The flag -XX:CMSInitiatingOccupancyFraction designates a percentage of the total heap usage. When that percentage is reached, the JVM will trigger a CMS GC. A value of 40 to 70 typically suffices for applications running on Mule. If the value is too low, it could result in excessive, premature collections. It is usually recommend to start at a relatively higher value for -XX:CMSInitiatingOccupancyFraction and decrease it as needed to optimize for the fewest CMS events for the best performance. Specify -XX:+UseCMSInitiatingOccupancyOnly when designating -XX: +CMSInitiatingOccupancyFraction . Otherwise, the JVM attempts to dynamically adjust the value for -XX:+CMSInitiatingOccupancyFraction. A changing value is undesirable in most production scenarios. That is because dynamic adjustment is based on statistical analysis that may not reliably account for load spikes.

GC logging is a good idea for performance tests. The GC log, once enabled, provides extremely valuable information about the activities in the heap and how they affect the runtime performance. GC logging tends to have little overhead for disk IO. Here is an example of how to enable various aspects of GC logging.
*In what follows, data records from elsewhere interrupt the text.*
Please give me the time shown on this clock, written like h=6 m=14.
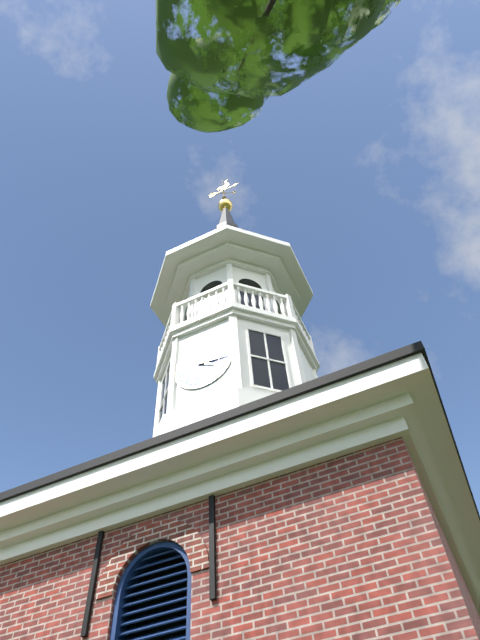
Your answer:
h=4 m=16
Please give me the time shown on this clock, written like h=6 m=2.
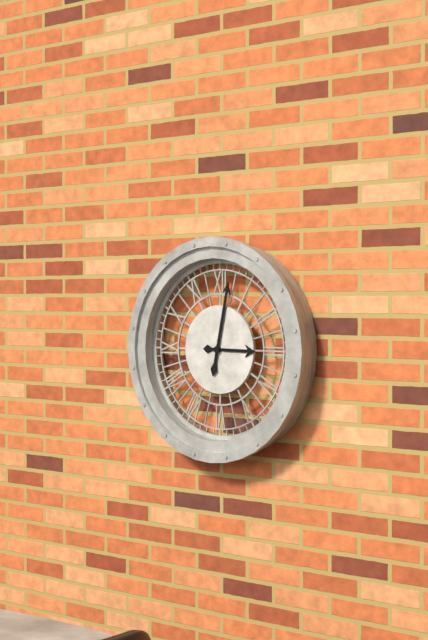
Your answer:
h=3 m=2
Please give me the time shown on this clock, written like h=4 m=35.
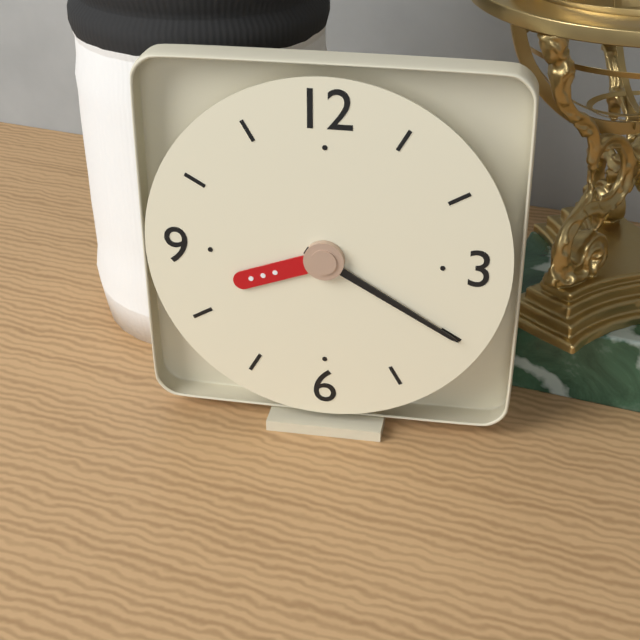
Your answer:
h=8 m=20
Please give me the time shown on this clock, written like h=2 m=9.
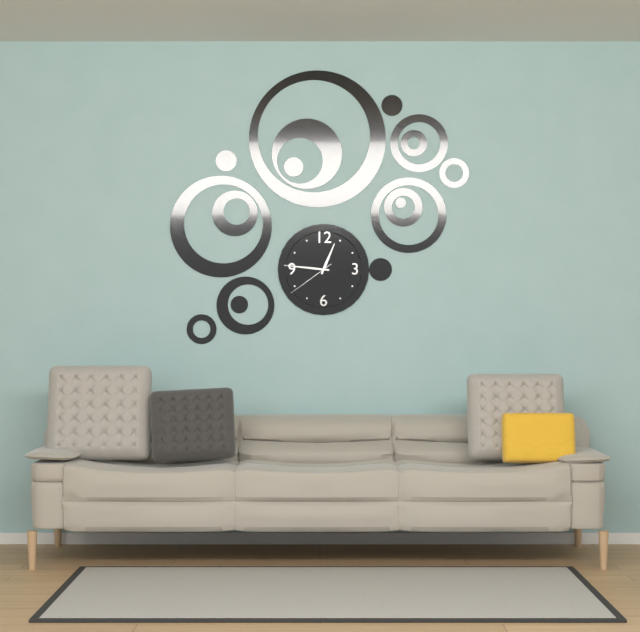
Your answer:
h=12 m=46
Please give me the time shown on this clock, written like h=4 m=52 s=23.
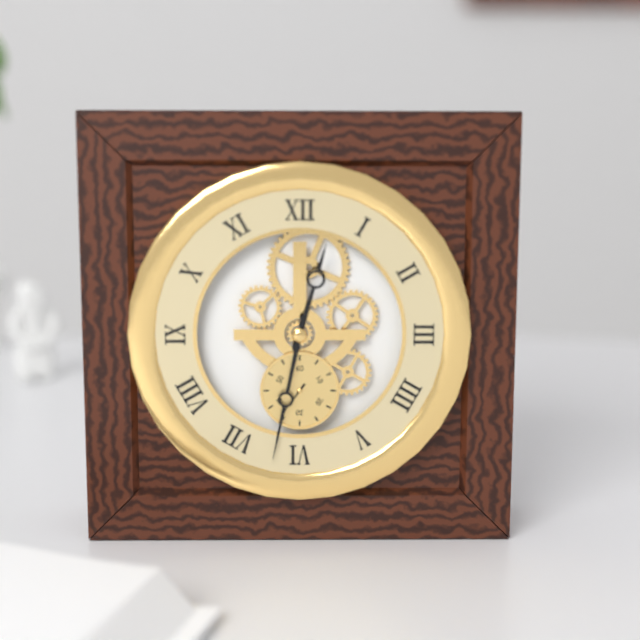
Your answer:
h=12 m=32 s=36
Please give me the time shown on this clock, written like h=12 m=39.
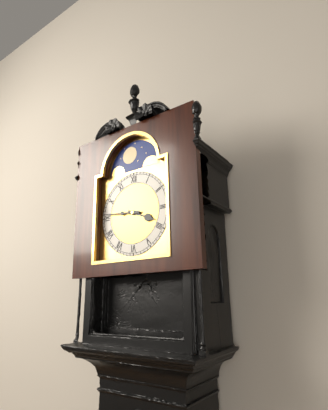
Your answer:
h=3 m=46
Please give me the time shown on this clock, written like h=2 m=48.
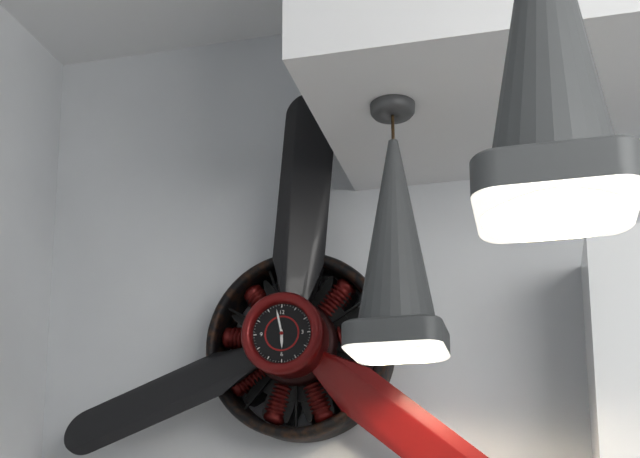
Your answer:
h=5 m=58
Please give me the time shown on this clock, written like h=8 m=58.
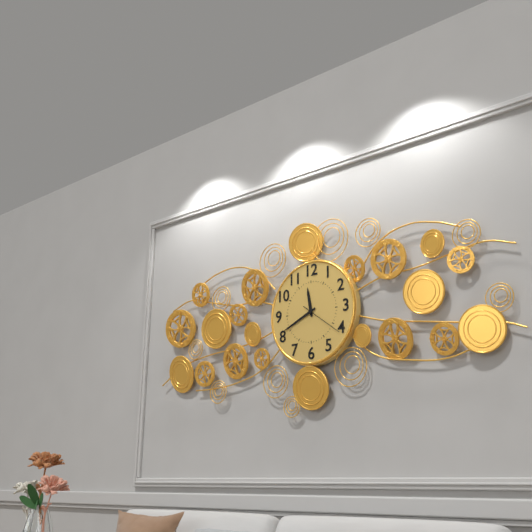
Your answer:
h=11 m=41
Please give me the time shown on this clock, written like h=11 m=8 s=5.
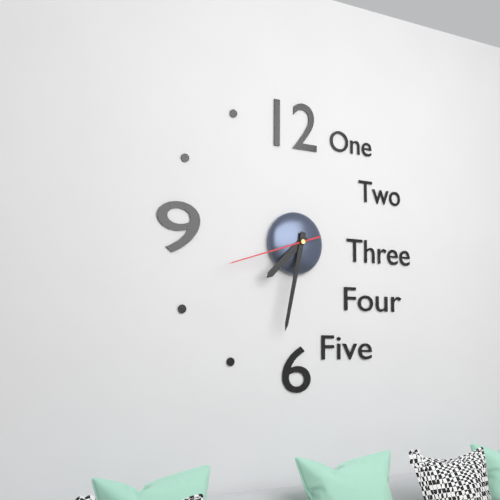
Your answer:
h=7 m=32 s=42
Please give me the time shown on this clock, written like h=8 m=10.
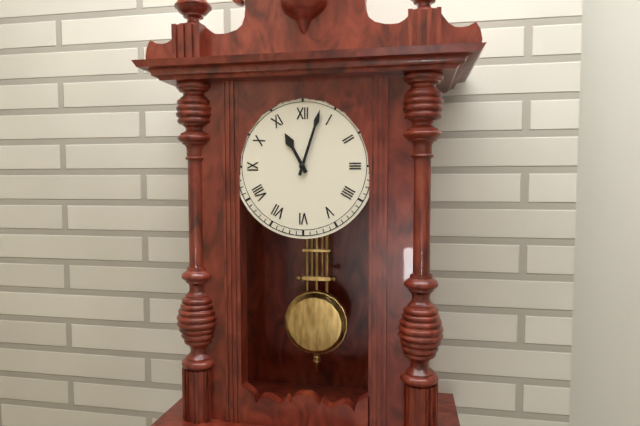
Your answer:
h=11 m=3
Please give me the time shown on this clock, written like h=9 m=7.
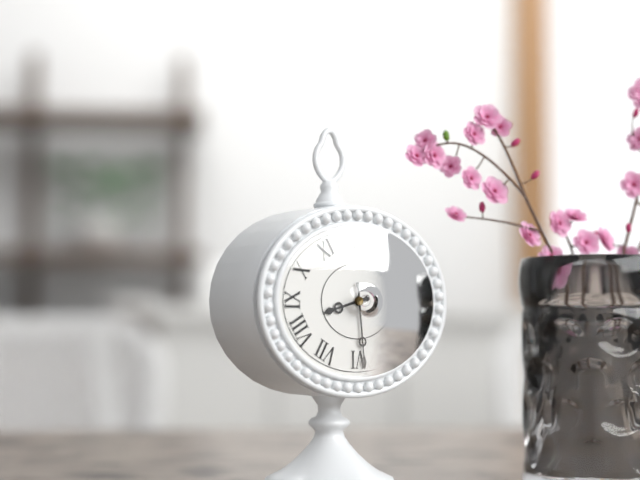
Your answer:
h=8 m=29
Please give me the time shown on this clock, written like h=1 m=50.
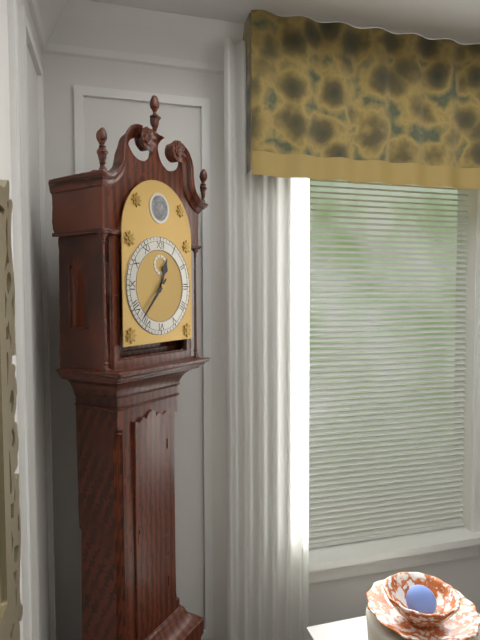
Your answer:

Add these configurations to Mule’s wrapper.conf file.

wrapper.java.additional.4=-XX:+PrintGCApplicationStoppedTime
wrapper.java.additional.5=-XX:+PrintGCDetails
wrapper.java.additional.6=-XX:+PrintGCDateStamps
wrapper.java.additional.7=-XX:+PrintTenuringDistribution
wrapper.java.additional.8=-XX:ErrorFile=%MULE_HOME%/logs/err.log
wrapper.java.additional.9=-Xloggc:%MULE_HOME%/logs/gc.log
wrapper.java.additional.10=-XX:+HeapDumpOnOutOfMemoryError